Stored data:
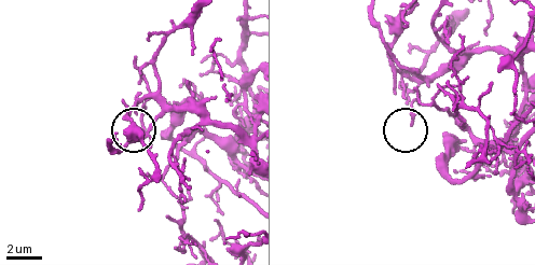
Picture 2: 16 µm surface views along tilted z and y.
{"act": "look", "view": "pieces", "um": 8, "pic": 2, "at": [411, 124], "why": "see the neighbours"}

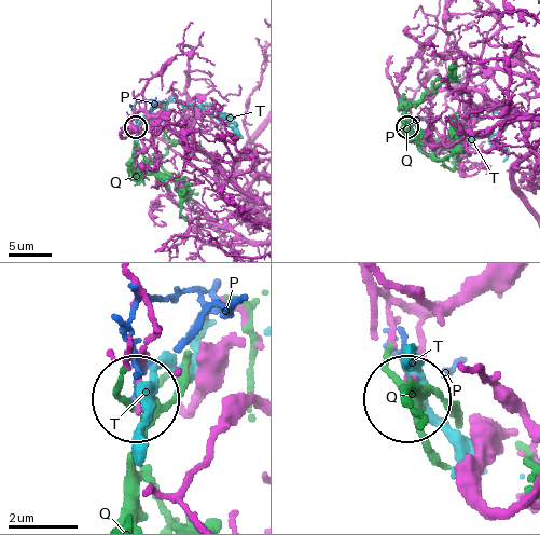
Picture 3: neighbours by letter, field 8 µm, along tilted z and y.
{"act": "pass", "each": {"P": "other", "Q": "other", "T": "other"}, "runs_along": {"pic": 3, "px": [[158, 331], [133, 397]]}, "found": "none of them fits"}

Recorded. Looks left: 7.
{"act": "look", "view": "3d", "um": 16, "pic": 1, "at": [113, 280], "why": "free end"}

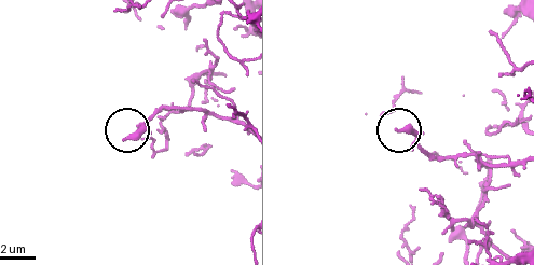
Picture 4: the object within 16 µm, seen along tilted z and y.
{"act": "look", "view": "pieces", "um": 10, "pic": 4, "at": [125, 138]}

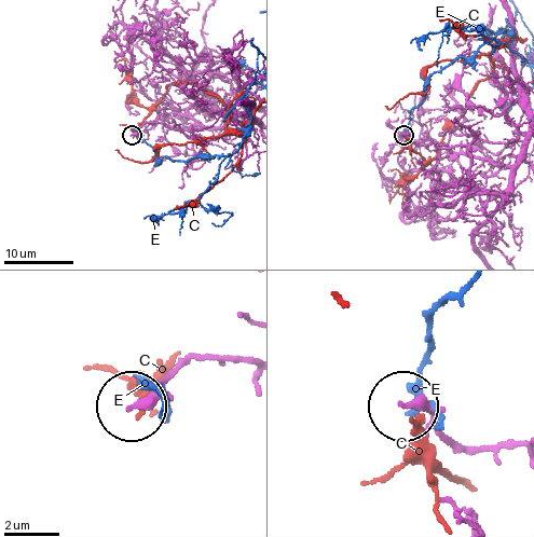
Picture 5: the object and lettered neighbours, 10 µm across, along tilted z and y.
{"act": "pass", "width_nm": 220, "each": {"C": "other", "E": "other"}, "runs_along": {"pic": 5, "px": [[246, 362], [185, 365], [135, 404]]}, "found": "no lettered piece goes on from it"}

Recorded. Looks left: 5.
{"act": "look", "view": "3d", "um": 16, "pic": 1, "at": [113, 272], "why": "an open end"}

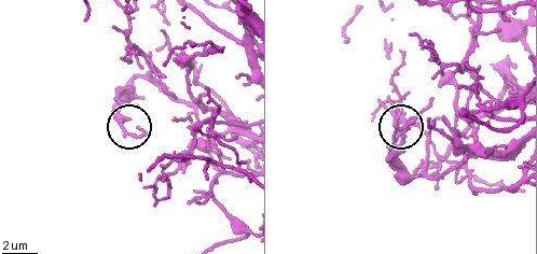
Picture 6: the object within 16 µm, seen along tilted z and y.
{"act": "look", "view": "pieces", "um": 6, "pic": 6, "at": [139, 129], "why": "what lies round it"}

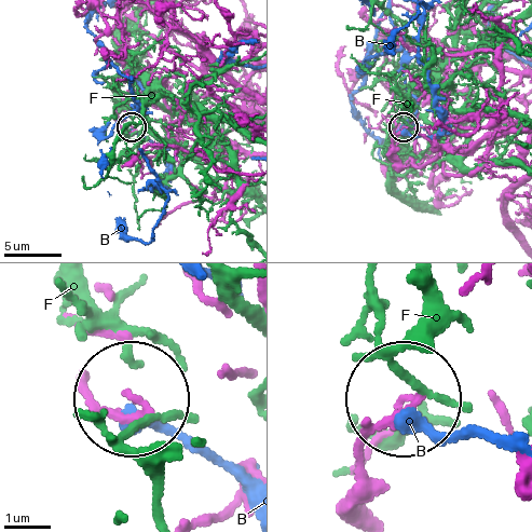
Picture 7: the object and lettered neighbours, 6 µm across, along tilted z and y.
{"act": "pass", "each": {"B": "other", "F": "other"}, "runs_along": {"pic": 7, "px": [[367, 508], [356, 449], [404, 417], [407, 399]]}, "found": "none of them fits"}

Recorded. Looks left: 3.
{"act": "look", "view": "3d", "um": 24, "pic": 1, "at": [781, 254], "why": "tapers out"}

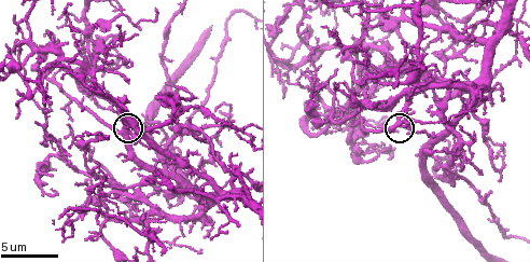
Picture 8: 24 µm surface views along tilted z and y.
{"act": "look", "view": "3d", "um": 6, "pic": 8, "at": [394, 131]}

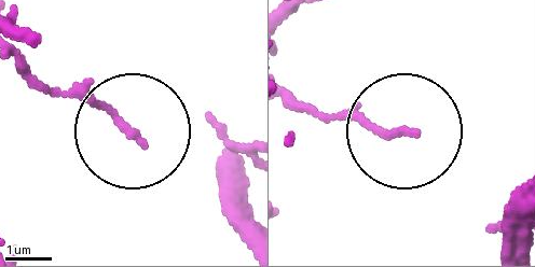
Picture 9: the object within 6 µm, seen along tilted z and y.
{"act": "look", "view": "pieces", "um": 10, "pic": 9, "at": [408, 133]}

● **What you need to do**: Please transcribe the entries precisely and omit any images they hold.

● **Solved problem**:
Picture 2: 16 µm surface views along tilted z and y.
{"act": "look", "view": "pieces", "um": 8, "pic": 2, "at": [411, 124], "why": "see the neighbours"}

Picture 3: neighbours by letter, field 8 µm, along tilted z and y.
{"act": "pass", "each": {"P": "other", "Q": "other", "T": "other"}, "runs_along": {"pic": 3, "px": [[158, 331], [133, 397]]}, "found": "none of them fits"}

Recorded. Looks left: 7.
{"act": "look", "view": "3d", "um": 16, "pic": 1, "at": [113, 280], "why": "free end"}

Picture 4: the object within 16 µm, seen along tilted z and y.
{"act": "look", "view": "pieces", "um": 10, "pic": 4, "at": [125, 138]}

Picture 5: the object and lettered neighbours, 10 µm across, along tilted z and y.
{"act": "pass", "width_nm": 220, "each": {"C": "other", "E": "other"}, "runs_along": {"pic": 5, "px": [[246, 362], [185, 365], [135, 404]]}, "found": "no lettered piece goes on from it"}

Recorded. Looks left: 5.
{"act": "look", "view": "3d", "um": 16, "pic": 1, "at": [113, 272], "why": "an open end"}

Picture 6: the object within 16 µm, seen along tilted z and y.
{"act": "look", "view": "pieces", "um": 6, "pic": 6, "at": [139, 129], "why": "what lies round it"}

Picture 7: the object and lettered neighbours, 6 µm across, along tilted z and y.
{"act": "pass", "each": {"B": "other", "F": "other"}, "runs_along": {"pic": 7, "px": [[367, 508], [356, 449], [404, 417], [407, 399]]}, "found": "none of them fits"}

Recorded. Looks left: 3.
{"act": "look", "view": "3d", "um": 24, "pic": 1, "at": [781, 254], "why": "tapers out"}

Picture 8: 24 µm surface views along tilted z and y.
{"act": "look", "view": "3d", "um": 6, "pic": 8, "at": [394, 131]}

Picture 9: the object within 6 µm, seen along tilted z and y.
{"act": "look", "view": "pieces", "um": 10, "pic": 9, "at": [408, 133]}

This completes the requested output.